When it comes to disability, what does a person-centered approach mean? Person-centered is attributable to every aspect of a person’s life. The person, is central to making decisions about their life, and it means treating people with dignity and worth by being aware of and supporting personal identity, perspectives, beliefs, values and choices. Person-centered is essentially a philosophy for those with a disability. It is an approach that helps to inform decision-making. To the rest of the world, it may seem obvious. For a person with a disability, Person-centered ensures that the person is involved in the decisions that affect their life.

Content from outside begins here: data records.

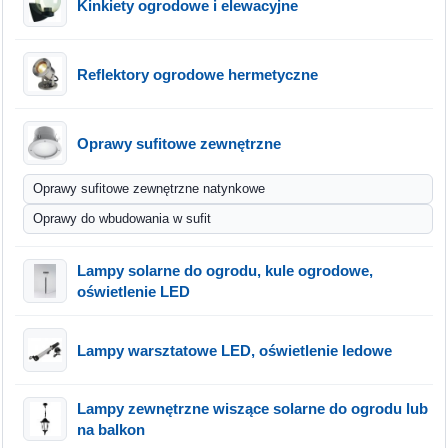
Kinkiety ogrodowe i elewacyjne
Reflektory ogrodowe hermetyczne
Oprawy sufitowe zewnętrzne
Oprawy sufitowe zewnętrzne natynkowe
Oprawy do wbudowania w sufit
Lampy solarne do ogrodu, kule ogrodowe,
oświetlenie LED
Lampy warsztatowe LED, oświetlenie ledowe
Lampy zewnętrzne wiszące solarne do ogrodu lub
na balkon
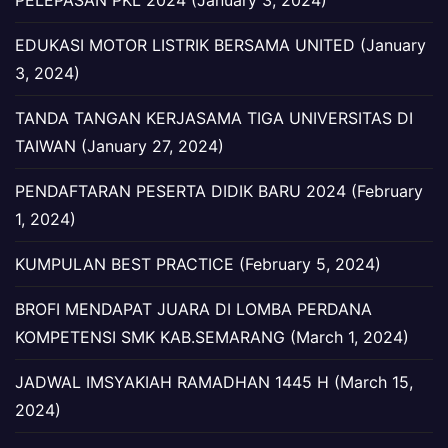
EDUKASI MOTOR LISTRIK BERSAMA UNITED (January
3, 2024)
TANDA TANGAN KERJASAMA TIGA UNIVERSITAS DI
TAIWAN (January 27, 2024)
PENDAFTARAN PESERTA DIDIK BARU 2024 (February
1, 2024)
KUMPULAN BEST PRACTICE (February 5, 2024)
BROFI MENDAPAT JUARA DI LOMBA PERDANA
KOMPETENSI SMK KAB.SEMARANG (March 1, 2024)
JADWAL IMSYAKIAH RAMADHAN 1445 H (March 15,
2024)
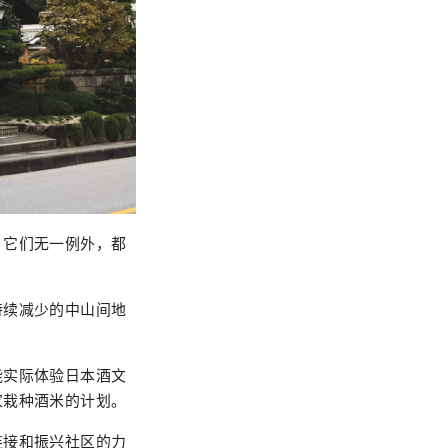
。它们无一例外，都
持续减少的中山间地
能实际体验日本酒文
家栽种酒米的计划。
连接和振兴社区的力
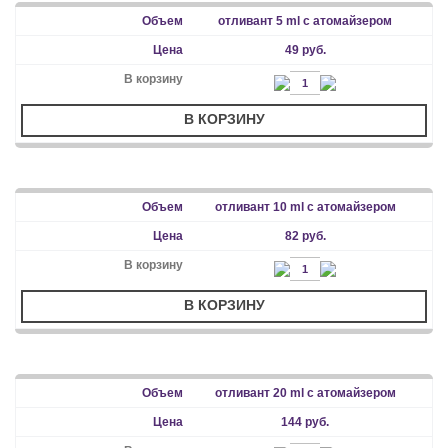
отливант 5 ml с атомайзером
49 руб.
В КОРЗИНУ
отливант 10 ml с атомайзером
82 руб.
В КОРЗИНУ
отливант 20 ml с атомайзером
144 руб.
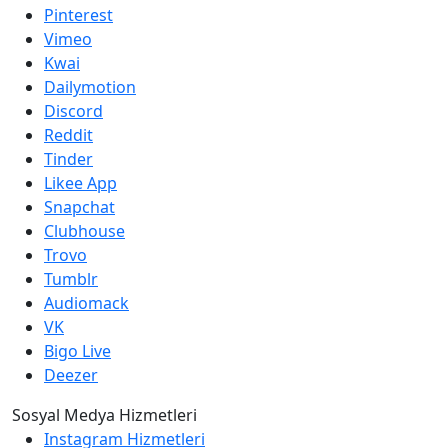
Pinterest
Vimeo
Kwai
Dailymotion
Discord
Reddit
Tinder
Likee App
Snapchat
Clubhouse
Trovo
Tumblr
Audiomack
VK
Bigo Live
Deezer
Sosyal Medya Hizmetleri
Instagram Hizmetleri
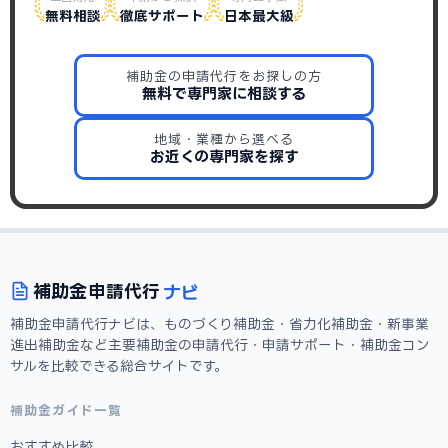
無料相談
徹底サポート
日本最大級
補助金の申請代行をお探しの方
無料で専門家に相談する
地域・業種から選べる
お近くの専門家を探す
ナビ
補助金
申請代行
補助金申請代行ナビは、ものづくり補助金・省力化補助金・新事業
進出補助金など主要補助金の申請代行・申請サポート・補助金コン
サルを比較できる総合サイトです。
補助金ガイド一覧
おすすめ比較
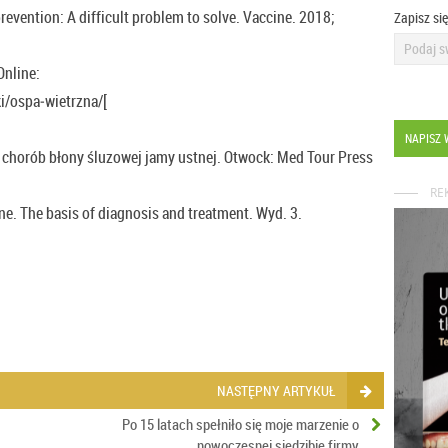
prevention: A difficult problem to solve. Vaccine. 2018;
Zapisz si
Online:
i/ospa‑wietrzna/[
NAPISZ 
ie chorób błony śluzowej jamy ustnej. Otwock: Med Tour Press
RE
ine. The basis of diagnosis and treatment. Wyd. 3.
NASTĘPNY ARTYKUŁ
Po 15 latach spełniło się moje marzenie o
nowoczesnej siedzibie firmy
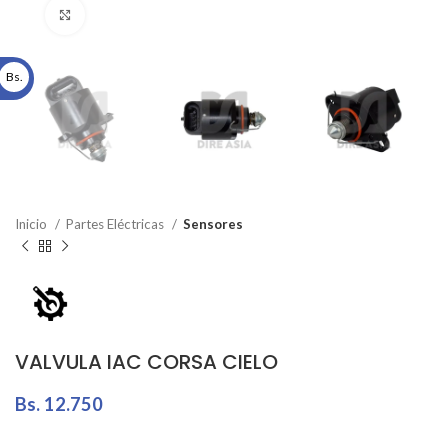
Click to enlarge
Bs.
Inicio
Partes Eléctricas
Sensores
VALVULA IAC CORSA CIELO
Bs.
12.750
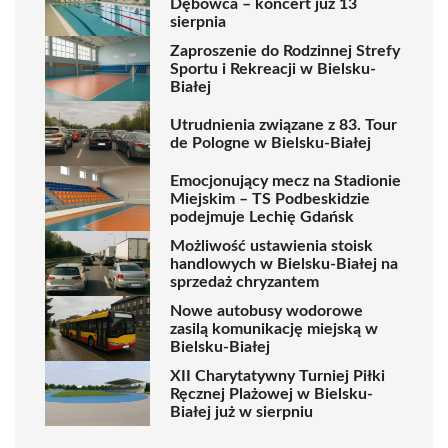
Dębowca – koncert już 13
sierpnia
Zaproszenie do Rodzinnej Strefy
Sportu i Rekreacji w Bielsku-
Białej
Utrudnienia związane z 83. Tour
de Pologne w Bielsku-Białej
Emocjonujący mecz na Stadionie
Miejskim – TS Podbeskidzie
podejmuje Lechię Gdańsk
Możliwość ustawienia stoisk
handlowych w Bielsku-Białej na
sprzedaż chryzantem
Nowe autobusy wodorowe
zasilą komunikację miejską w
Bielsku-Białej
XII Charytatywny Turniej Piłki
Ręcznej Plażowej w Bielsku-
Białej już w sierpniu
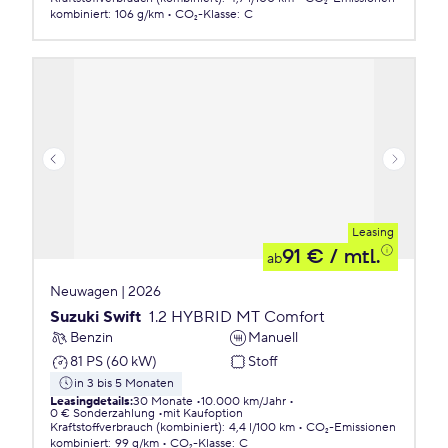
kombiniert
:
106 g/km
CO₂-Klasse
:
C
Leasing
91 €
/ mtl.
ab
Neuwagen | 2026
Suzuki Swift
1.2 HYBRID MT Comfort
Benzin
Manuell
81 PS (60 kW)
Stoff
in 3 bis 5 Monaten
Leasingdetails
:
30 Monate
10.000 km/Jahr
0 € Sonderzahlung
mit Kaufoption
Kraftstoffverbrauch (kombiniert)
:
4,4 l/100 km
CO₂-Emissionen
kombiniert
:
99 g/km
CO₂-Klasse
:
C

Person-centered may make some people uncomfortable. Though some people may not have the same mental competencies as their peers, person-centered is still important. A person-centered approach is about each individual and what they want. It is a guiding principle for human rights that justifies humanity for us all. However, person-centered is not always used when planning the lives of people with disabilities. A person-centered approach means the disabled person can tell whoever is supporting them, what they want for themselves. It’s an awareness of who the person is and how the person wants to live in the community.
Does being person-centered mean letting someone sit on a couch all day until bedtime? Are there limits to person-centered? There are no limits to being person-centered. But what person-centered strives for is conversation. It is important for the person with a disability to be part of the conversation. It is a process that involves listening, thinking together, coaching, sharing ideas, and seeking feedback.
Being person-centered is part of an expectation we have as human beings. Not everyone is going to want to work, not everyone is going to want to live in an apartment, not everyone will want to live with a group of people, not everyone will want to be in day hab or have fun all day, not everyone has the same abilities, not everyone has the same disabilities, not everyone has disabilities, not everyone speaks the same way, not everyone has the same emotions at one time, and not everyone is the same. But everyone has the right to self-direction and choice, and the right to tell other people what they want or need to get what they want.
Person-centered is important for everyone, and essential for a person with a disability. Let’s be person centered all the time, not some of the time. That’s the person centered approach!